Arlacchi: “La minaccia talebana in Afghanistan viene esagerata”

Pino Arlacchi, che ha un’esperienza pluridecennale in Afghanistan, prima come direttore dell’ufficio anti-narcotici dell’ONU e successivamente come Rapporteur sull’Afghanistan per il Parlamento europeo, ha sottolineato la necessità di lasciare che l’Afghanistan decida il proprio destino da solo o, al massimo, insieme ai suoi vicini. Parlando al webinar dello Schiller Institute il 31 luglio, Arlacchi ha fatto notare che “l’Asia centrale non è una regione instabile e i vicini dell’Afghanistan hanno avuto tassi di crescita rispettabili negli ultimi anni. Sono interessati alla stabilità di quel Paese, ma i Talebani e il governo centrale devono essere lasciati liberi di decidere da soli. Non è vero che il ritiro degli Stati Uniti e della NATO provocherà un nuovo caos. È difficile immaginare un caos maggiore di quello attuale. L’Afghanistan è stato nel caos per 40 anni”. La maggior parte delle notizie sulle minacce alle libertà civili e ai diritti umani sono “molto esagerate”, ha detto Arlacchi.

“I veri problemi, di cui fortunatamente stiamo discutendo qui oggi, sono i sistemi idrici, le infrastrutture, il modo di svilupparsi; questa è la principale preoccupazione” per l’Afghanistan e i suoi vicini. “Siamo avvelenati da questo incubo geopolitico che tutto sia una questione di sicurezza, di equilibrio geopolitico e così via. Per fortuna, e questa è la grande possibilità per il futuro dell’Afghanistan, il mondo sta cambiando, è diventato multipolare da molto tempo e se ne deve semplicemente prendere atto”.

Quanto alla produzione di oppio, i talebani non coltivano oppio, lo tassano come tassano molte altre cose e non vogliono andare contro i contadini. Ma Arlacchi è convinto, sulla base della sua esperienza, che sia fattibile una politica di sostituzione delle colture e che il governo afgano possa addirittura attuarla da solo, visto che il valore della produzione in Afghanistan è di appena 250 milioni. Diventa 18 miliardi quando arriva sul mercato europeo sotto forma di eroina. Arlacchi ha fatto l’esempio dello zafferano, un prodotto tipico afgano, che rende più dell’oppio e potrebbe essere sviluppato come parte di un programma nazionale.
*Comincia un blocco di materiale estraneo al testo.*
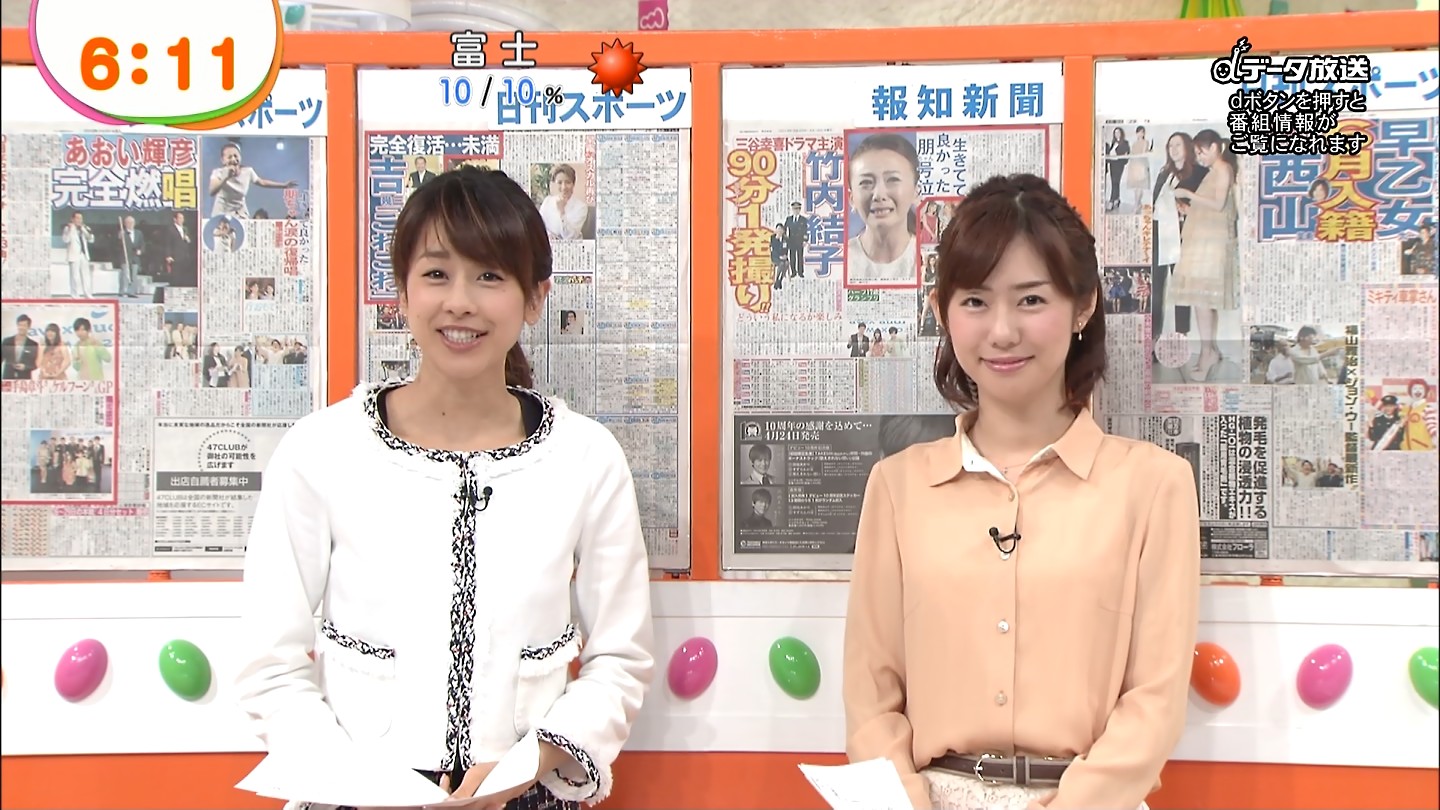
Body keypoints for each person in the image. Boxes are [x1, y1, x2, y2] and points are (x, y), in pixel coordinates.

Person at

Rispondendo a una domanda sui benefici dei potenziali investimenti cinesi in Afghanistan e sul problema della corruzione, Arlacchi ha detto che la Cina è un grande vicino e ha tutto il diritto di desiderare di investire in Afghanistan con la BRI e altre iniziative. Non vede controindicazioni per questo.

Sulla questione della corruzione, questo è un grande problema, ma ci sono modi per controllarla, avviando “progetti fattibili”. Costruire una scuola costa 200.000 dollari; un ospedale costa 2 milioni. Non sono grandi cifre. Ma quando se ne occupano le cosiddette agenzie di sviluppo, i costi aumentano di dieci o cento volte.

Rispondendo ad una domanda sulla repressione delle donne sotto i talebani, Arlacchi ha spiegato che la soppressione dei diritti delle donne esisteva già prima dei talebani e di aver visto invece casi concreti in cui i talebani sono intervenuti sulle autorità locali per difendere i diritti delle donne, ad esempio il diritto di lavorare in fabbrica. Al contrario, l’occupazione USA e NATO non ha fatto nulla per migliorare i diritti delle donne, come dimostra il fatto che nel 2010, in tutta la nazione dell’Afghanistan c’era un solo ospedale pediatrico, costruito non dagli occupanti, ma da una ONG italiana, Emergency. Con tutti i soldi che avevano, avrebbero potuto costruirne un centinaio. E oggi, ogni anno muoiono 25.000 bambini alla nascita in Afghanistan.